▸ EXCERTO DO DOCUMENTO

◇ ◇ ◇ ◇ ◇ ◇ ◇

Estamos nas biografias. O que é que o estimula? O que é que persegue?

- Basicamente duas coisas: o meu interesse pela obra daquela pessoa (ou daquelas pessoas) e uma curiosidade pela vida. A vida não pode ser linear. Precisa ter fracasso, precisa ter tragédia. Prefiro que tenha bastante tragédia e que termine bem. Nem sempre é possível, né? No caso do Nelson terminou bonito. Mas no caso do Garrincha não havia a menor possibilidade, e o livro termina tão tragicamente como ele vem se conduzindo da metade para o fim. Não pude fazer nada.

 

As suas relações com a família do Garrincha não ficaram as melhores depois da publicação do livro...

- As pessoas erroneamente achavam que ele teve aquele problema todo com a bebida porque parou de jogar, deixou de ser famoso. Não é verdade. O Garrincha já bebia. Não só enquanto era famosíssimo, (quando era o melhor jogador do mundo junto com Pelé), como já bebia antes de ser famoso, como já bebia provavelmente antes de beber, porque os antepassados todos bebiam. E descobri também que o Garrincha não tinha nada de negro; era descendente de indígenas.

 

Mas quando parte para uma pessoa, o que procura é conhecê-la nos seus contrastes: no fracasso, no sucesso, quando bebe, quando está de ressaca amorosa… É esta dualidade que lhe interessa?

- Sempre. Quero reconstituir uma história. O meu grande guia são os factos. A maneira de descobrir os factos é conversar com as pessoas que foram contemporâneas daqueles factos e daquelas pessoas. Eles dão a visão deles, não é necessariamente a versão correcta. Mas também nunca me baseio só numa versão. Para cada facto importante tenho 5, 10, às vezes mais fontes.

◇ ◇ ◇ ◇ ◇ ◇ ◇

▸ CONJUNTO DE REGISTOS
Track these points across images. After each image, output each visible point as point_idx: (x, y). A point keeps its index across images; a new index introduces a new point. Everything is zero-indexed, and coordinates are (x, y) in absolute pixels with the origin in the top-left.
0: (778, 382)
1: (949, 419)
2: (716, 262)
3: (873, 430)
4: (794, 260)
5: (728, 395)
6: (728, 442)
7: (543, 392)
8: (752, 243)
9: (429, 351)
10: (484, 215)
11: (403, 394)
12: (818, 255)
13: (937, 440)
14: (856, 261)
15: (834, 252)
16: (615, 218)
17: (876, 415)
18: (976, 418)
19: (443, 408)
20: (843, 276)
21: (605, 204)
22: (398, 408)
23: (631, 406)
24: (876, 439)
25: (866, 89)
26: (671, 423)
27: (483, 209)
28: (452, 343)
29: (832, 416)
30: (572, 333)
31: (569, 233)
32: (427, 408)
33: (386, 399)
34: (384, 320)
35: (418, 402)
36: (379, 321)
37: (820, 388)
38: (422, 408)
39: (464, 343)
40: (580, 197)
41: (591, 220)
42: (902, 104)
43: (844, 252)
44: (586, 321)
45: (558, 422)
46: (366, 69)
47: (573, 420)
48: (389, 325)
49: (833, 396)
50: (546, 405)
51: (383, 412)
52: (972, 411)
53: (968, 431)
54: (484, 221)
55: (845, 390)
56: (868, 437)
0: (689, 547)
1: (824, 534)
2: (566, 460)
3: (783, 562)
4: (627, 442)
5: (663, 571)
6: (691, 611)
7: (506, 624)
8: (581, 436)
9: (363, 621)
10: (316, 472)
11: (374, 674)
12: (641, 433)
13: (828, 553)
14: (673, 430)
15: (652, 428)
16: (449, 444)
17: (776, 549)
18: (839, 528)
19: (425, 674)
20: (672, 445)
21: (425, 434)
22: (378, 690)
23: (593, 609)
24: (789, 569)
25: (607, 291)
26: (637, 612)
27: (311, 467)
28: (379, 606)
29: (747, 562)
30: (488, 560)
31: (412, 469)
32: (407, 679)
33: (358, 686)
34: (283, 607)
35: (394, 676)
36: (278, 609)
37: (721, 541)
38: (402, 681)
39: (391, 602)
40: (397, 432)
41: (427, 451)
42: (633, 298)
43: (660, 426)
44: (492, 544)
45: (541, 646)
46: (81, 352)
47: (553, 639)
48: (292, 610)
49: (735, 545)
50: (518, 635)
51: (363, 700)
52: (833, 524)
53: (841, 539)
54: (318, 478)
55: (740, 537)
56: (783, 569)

◇ ◇ ◇ ◇ ◇ ◇ ◇

▸ TAREFAS A REALIZAR
1. Na entrevista sobre biografias, de quem o entrevistado diz que Garrincha era descendente?
2. Prolongue a entrevista sobre biografias a partir da última resposta apresentada.
Os registos não têm qualquer papel aqui.

▸ RESPOSTAS POR TAREFA
1. De indígenas.

2.
Não é extraordinário perceber como há uma larga fatia que não é coincidente? O modo como as pessoas assistem à vida dos outros, o modo como participam, faz que tenham olhares absolutamente distintos sobre a mesma coisa, não é?

- É. Mas a partir de certo momento, quando você vai falar com uma pessoa, já sabe se aquilo que ela está dizendo é a verdade, é uma verdade aproximada ou é a maneira como aquela pessoa viu ou está querendo te mostrar um facto que não foi na verdade tanto assim. E como é que se sabe? Eu, pelo menos, não saio à rua para entrevistar ninguém antes de 4, 5 meses de trabalho.

 

Já tem uma reconstituição sua…

- Durante meses me dedico à leitura de tudo o que conseguir localizar de publicado sobre a pessoa. É o trabalho menos importante. Descarto opiniões, comentários. Só me interessam os factos. E faço a reconstituição nos menores detalhes.

 

A sua atenção aos pormenores romanescos é extraordinária. No livro «A Onda que se Ergueu no Mar» tem um capítulo em que fala da Nara Leão, que decidiu não gravar as canções do ex-namorado, Ronaldo Bôscoli, porque este a traiu com a Maysa. «Por causa de Maysa, Nara brigou com Bôscoli e, com isso, rachou politicamente a Bossa Nova».

- Tomei liberdades no «A Onda que se Ergueu no Mar» que não tomaria jamais nem no «Chega de Saudade», nem no livro do Nelson Rodrigues, nem do Garrincha, que é ficar dando a minha opinião, a minha interpretação.

 

É um livro de crónicas.

- Não são biografias, embora tenha mini-biografias, como a do Orlando Silva.

 

Que é impressionante. Orlando Silva foi um crooner dos anos 30, um dos homens mais desejados do Brasil. (Foi o cantor que mais inspirou João Gilberto). Subitamente perdeu a voz, eclipsou-se. Falou-se de álcool, cocaína, mulheres; afinal, injectava-se com morfina. Como é que descobriu a dependência, que era desconhecida à época?

- Conversando com as pessoas. Muitas estavam ainda vivas. No caso dos meninos da Bossa Nova, essas peripécias amorosas e atléticas e tudo mais, sem esse tipo de atitudes diante da vida, não teriam feito a Bossa Nova.

 

Importa-se de explicar melhor?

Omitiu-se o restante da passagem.